Taking Real Breaks from Writing
Another nugget that stayed with me from my writing workshop and retreat with Dani Shapiro at Kripalu last weekend was about the danger of taking fake breaks.
Shapiro recalled how earlier in her life, when she’d get hit a writing wall, she would stop writing and take a cigarette break, during which her mind would wander, and after which she’d go back to the page. She noted how one of her old teachers used to say she did some of her best writing in the bathtub, and how it took her a long time to realize she didn’t mean it literally, but in the sense of being away from the page or the ‘puter and letting the mind wander where it will.
The danger in our hyperconnected lives is that we no longer take real breaks. If we step away from the writing, it’s to check email, or Facebook, or Twitter, or something similar. We’re not taking a break and resting. We’re just doing something else.

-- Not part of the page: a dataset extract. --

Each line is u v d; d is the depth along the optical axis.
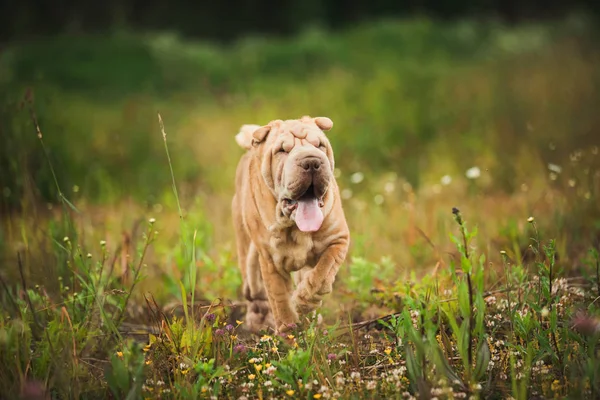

As I wrote about in the post on a pre-writing meditation, the “trick” to focusing on writing is to write. Sit with the page, not hare off after this pretty shiny blinking beeping light or that one.
As Shapiro noted, often we are at our most distractible when we are on the verge of getting at some juicy, challenging bit of truth. If we don’t give ourselves the out, if we can practice being attentive, and leaving those other activities for other times, we are much more likely to write, and perhaps to write less suckily.
In the wake of the retreat, I’ve taken several apps off my phone, and have thus reduced my distractions a bit. I still am emailing on my phone, as well as getting on this or that other site online. Instead of those, today, I took breaks by doing laundry, which is a straightforward enough task that it allowed my mind to wander for a bit.
I have a lot of bad habits to break, and a lot of good ones to practice, slowly. Thinking of them as fake breaks, though, makes them easier to avoid. Or want to avoid. Progress, not perfection, right?